-- DATA FOR ANALYSIS follows --
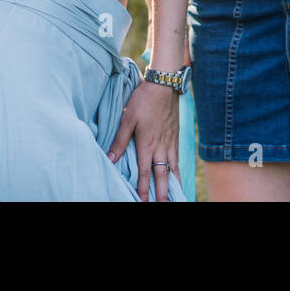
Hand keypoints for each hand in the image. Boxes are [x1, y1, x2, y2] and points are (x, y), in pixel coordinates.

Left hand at [106, 79, 179, 201]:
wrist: (164, 85)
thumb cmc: (143, 100)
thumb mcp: (127, 118)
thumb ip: (119, 140)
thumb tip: (111, 158)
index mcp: (146, 143)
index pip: (144, 172)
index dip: (143, 188)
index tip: (142, 201)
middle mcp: (160, 146)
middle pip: (161, 175)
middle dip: (161, 193)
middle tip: (160, 205)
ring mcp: (170, 142)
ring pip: (173, 169)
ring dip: (173, 185)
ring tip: (174, 198)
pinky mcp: (176, 136)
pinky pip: (178, 158)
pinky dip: (178, 170)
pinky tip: (178, 176)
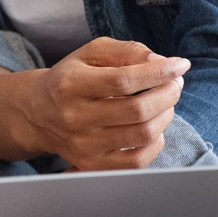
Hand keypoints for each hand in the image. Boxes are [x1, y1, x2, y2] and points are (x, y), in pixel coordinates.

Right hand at [7, 36, 187, 169]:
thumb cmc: (71, 78)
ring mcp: (82, 146)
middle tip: (174, 83)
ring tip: (165, 102)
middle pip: (137, 110)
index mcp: (70, 84)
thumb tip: (162, 62)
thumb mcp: (91, 53)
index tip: (180, 65)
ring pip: (142, 135)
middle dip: (168, 93)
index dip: (158, 72)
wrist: (38, 113)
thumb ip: (127, 51)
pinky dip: (156, 142)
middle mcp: (73, 117)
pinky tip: (153, 127)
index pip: (123, 80)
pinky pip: (138, 161)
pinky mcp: (91, 165)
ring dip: (165, 115)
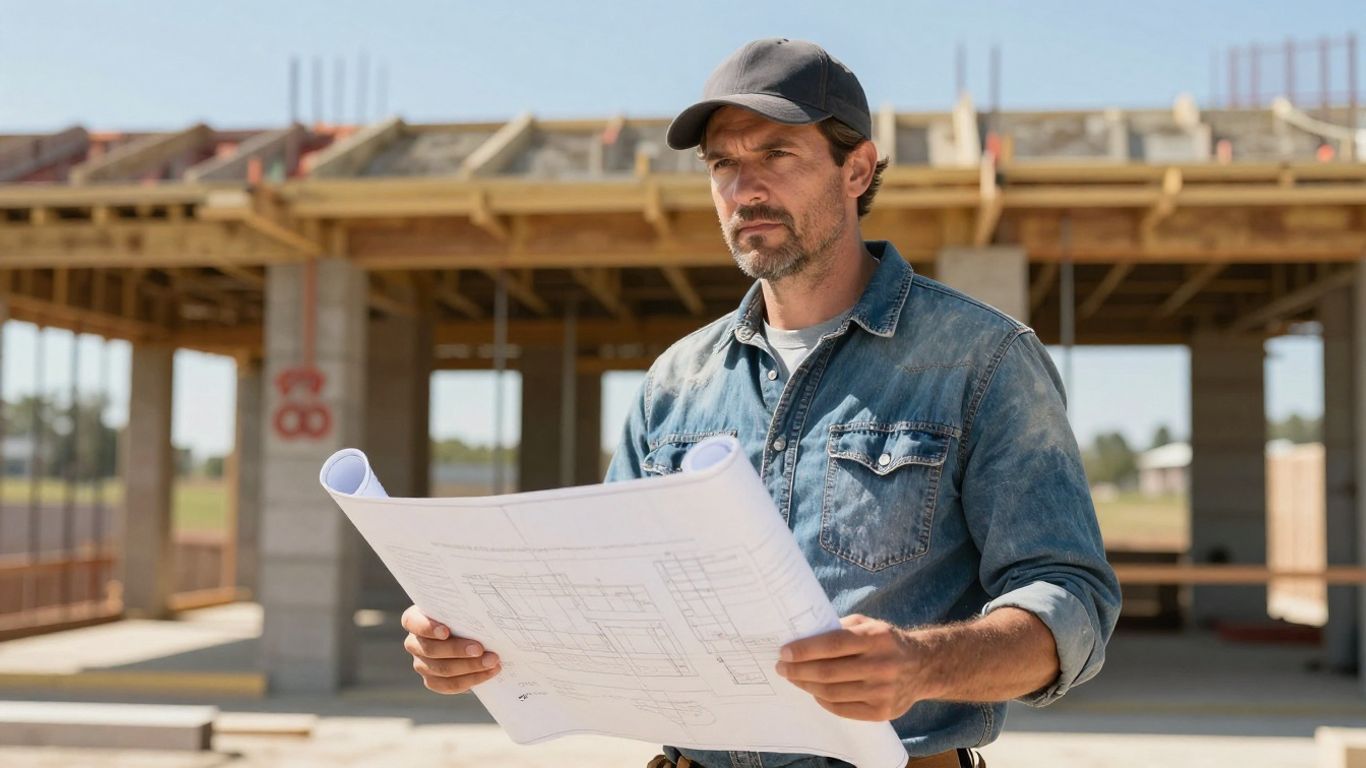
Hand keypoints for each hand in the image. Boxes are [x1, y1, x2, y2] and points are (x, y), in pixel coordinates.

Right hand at [400, 605, 501, 693]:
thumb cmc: (467, 614)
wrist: (474, 637)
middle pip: (431, 650)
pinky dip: (471, 680)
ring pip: (442, 669)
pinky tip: (488, 673)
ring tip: (492, 661)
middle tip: (480, 649)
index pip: (412, 622)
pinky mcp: (432, 681)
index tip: (446, 631)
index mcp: (415, 619)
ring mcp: (421, 664)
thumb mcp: (464, 605)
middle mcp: (414, 642)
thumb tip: (488, 603)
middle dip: (458, 650)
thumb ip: (467, 605)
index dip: (427, 627)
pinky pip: (449, 685)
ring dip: (470, 666)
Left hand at [774, 613, 930, 721]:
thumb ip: (838, 628)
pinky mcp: (882, 711)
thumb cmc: (885, 642)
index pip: (832, 645)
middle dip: (798, 670)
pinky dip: (823, 701)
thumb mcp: (867, 624)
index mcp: (876, 638)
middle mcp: (881, 665)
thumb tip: (802, 636)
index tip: (784, 652)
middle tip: (782, 668)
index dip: (805, 650)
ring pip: (832, 693)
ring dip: (807, 686)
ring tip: (794, 679)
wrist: (922, 667)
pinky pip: (843, 709)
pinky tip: (814, 692)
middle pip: (828, 672)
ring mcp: (883, 691)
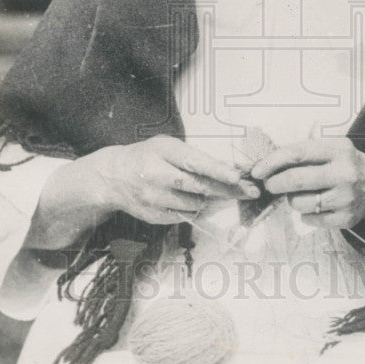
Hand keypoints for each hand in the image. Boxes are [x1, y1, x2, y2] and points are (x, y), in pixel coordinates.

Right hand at [90, 135, 259, 224]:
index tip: (236, 176)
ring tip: (218, 192)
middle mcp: (156, 175)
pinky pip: (185, 216)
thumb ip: (194, 156)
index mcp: (162, 151)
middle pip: (198, 187)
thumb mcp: (168, 146)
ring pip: (195, 204)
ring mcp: (154, 199)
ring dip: (211, 200)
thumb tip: (231, 169)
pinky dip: (196, 210)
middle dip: (227, 190)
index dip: (217, 170)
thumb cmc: (149, 156)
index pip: (194, 162)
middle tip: (250, 192)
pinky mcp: (154, 217)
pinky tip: (197, 201)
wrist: (114, 176)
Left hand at [251, 137, 364, 228]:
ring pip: (300, 203)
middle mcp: (344, 173)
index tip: (256, 170)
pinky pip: (311, 219)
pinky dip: (304, 214)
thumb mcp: (331, 147)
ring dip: (291, 200)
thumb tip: (265, 165)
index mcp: (338, 149)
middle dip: (275, 183)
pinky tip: (314, 206)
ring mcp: (346, 198)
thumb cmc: (344, 163)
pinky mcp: (346, 219)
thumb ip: (303, 152)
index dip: (272, 162)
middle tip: (269, 185)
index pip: (297, 154)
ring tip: (298, 194)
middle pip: (296, 180)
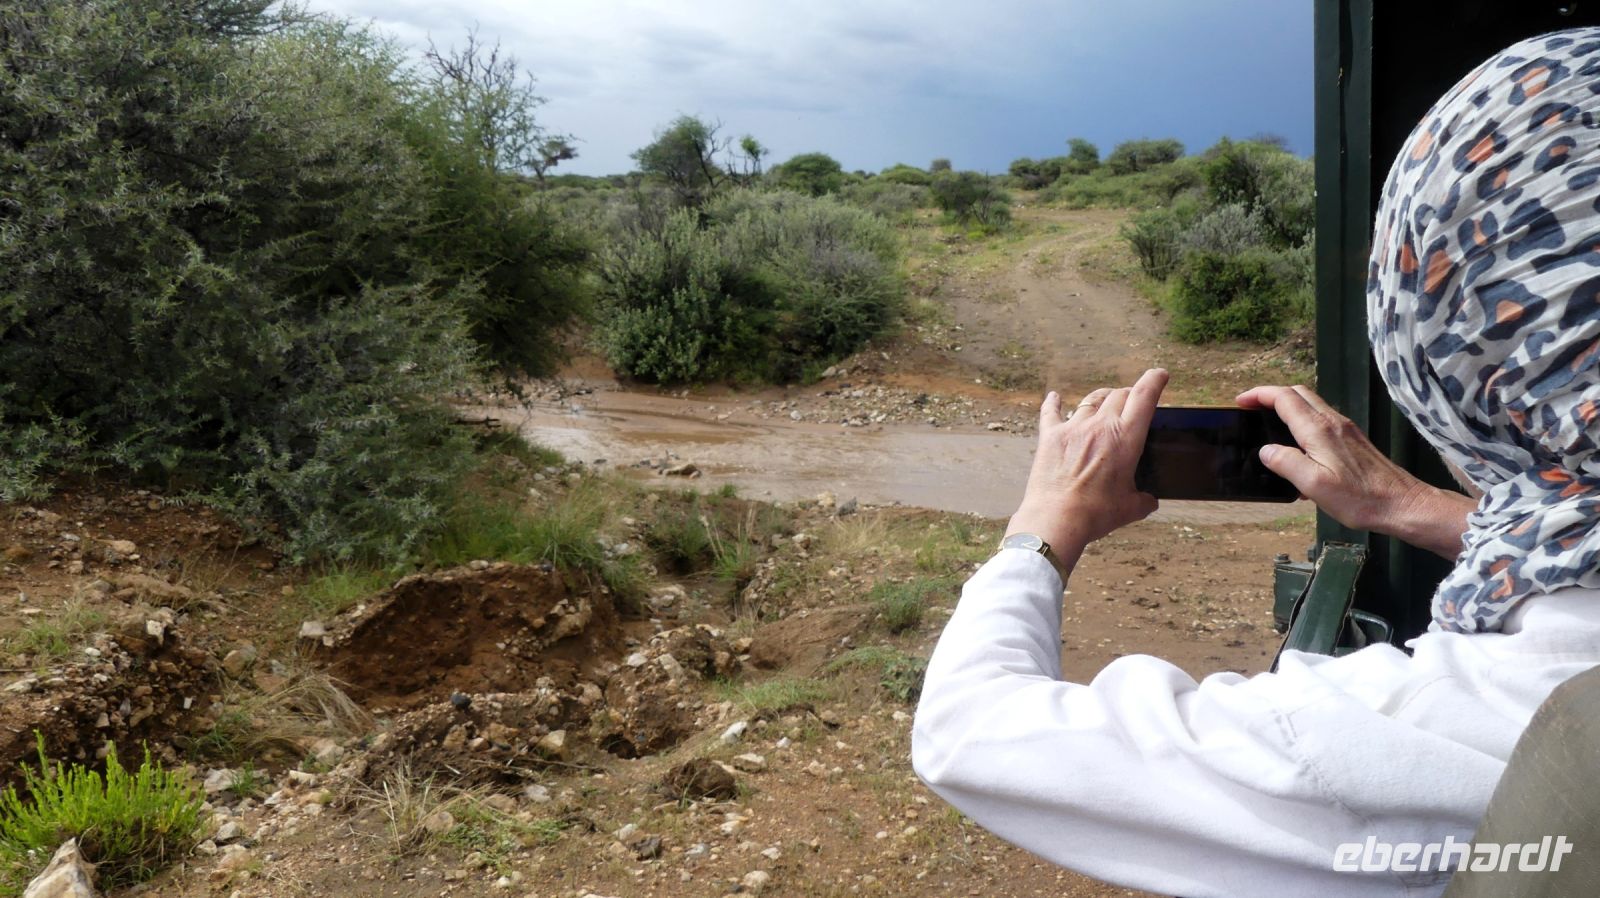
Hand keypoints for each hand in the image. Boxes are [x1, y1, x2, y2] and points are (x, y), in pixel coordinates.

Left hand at [1006, 369, 1167, 569]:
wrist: (1056, 519)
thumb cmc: (1096, 514)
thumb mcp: (1130, 509)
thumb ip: (1144, 500)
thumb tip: (1150, 501)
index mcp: (1126, 438)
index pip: (1144, 397)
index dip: (1154, 380)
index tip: (1160, 374)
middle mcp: (1100, 426)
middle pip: (1118, 395)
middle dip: (1129, 395)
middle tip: (1132, 401)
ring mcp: (1073, 428)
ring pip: (1090, 400)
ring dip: (1101, 398)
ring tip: (1104, 401)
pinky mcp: (1050, 436)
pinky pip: (1051, 412)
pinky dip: (1054, 403)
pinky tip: (1054, 397)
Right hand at [1235, 384, 1472, 557]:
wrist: (1403, 504)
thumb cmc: (1359, 498)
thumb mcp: (1314, 485)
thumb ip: (1286, 463)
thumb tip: (1266, 450)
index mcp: (1318, 430)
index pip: (1284, 398)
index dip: (1259, 395)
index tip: (1240, 402)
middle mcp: (1332, 422)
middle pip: (1298, 393)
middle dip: (1271, 395)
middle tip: (1251, 408)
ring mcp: (1345, 430)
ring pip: (1311, 405)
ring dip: (1287, 406)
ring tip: (1268, 424)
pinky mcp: (1353, 440)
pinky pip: (1321, 420)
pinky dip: (1302, 421)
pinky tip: (1297, 446)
-- DATA FOR ANALYSIS concluded --
## WHAT IS REQUIRED
Working from the records above, set down word for word everything from the line containing "ring dip: (807, 686)" down to the line containing "ring mcp: (346, 198)", ends included, minus the pictures.

## TASK OUTPUT
ring dip: (807, 686)
ring tip: (794, 679)
wrist: (922, 667)
pinky pip: (843, 709)
pinky tip: (814, 692)
middle pip: (828, 672)
ring mcp: (883, 691)
Hand keypoints for each hand in the image. Boxes are [x1, y1, x2, y2] and points are (x, y), in pixel coordinates.

Right hand at [90, 135, 259, 224]:
index tip: (236, 176)
ring tip: (218, 192)
middle mcp: (156, 175)
pinky pip: (185, 216)
thumb ip: (194, 156)
index mcp: (162, 151)
middle pip: (198, 187)
thumb mcp: (168, 146)
ring pip: (195, 204)
ring mcp: (154, 199)
ring dip: (211, 200)
thumb tip: (231, 169)
pinky dip: (196, 210)
middle dip: (227, 190)
index dip: (217, 170)
thumb cmc: (149, 156)
index pip: (194, 162)
middle tip: (250, 192)
pinky mcp: (154, 217)
pinky tip: (197, 201)
wrist: (114, 176)
Left hand at [251, 137, 364, 228]:
ring pip: (300, 203)
middle mcp: (344, 173)
index tip: (256, 170)
pinky pip: (311, 219)
pinky dip: (304, 214)
thumb mcp: (331, 147)
ring dip: (291, 200)
thumb tip: (265, 165)
index mcp: (338, 149)
middle dip: (275, 183)
pinky tip: (314, 206)
ring mcp: (346, 198)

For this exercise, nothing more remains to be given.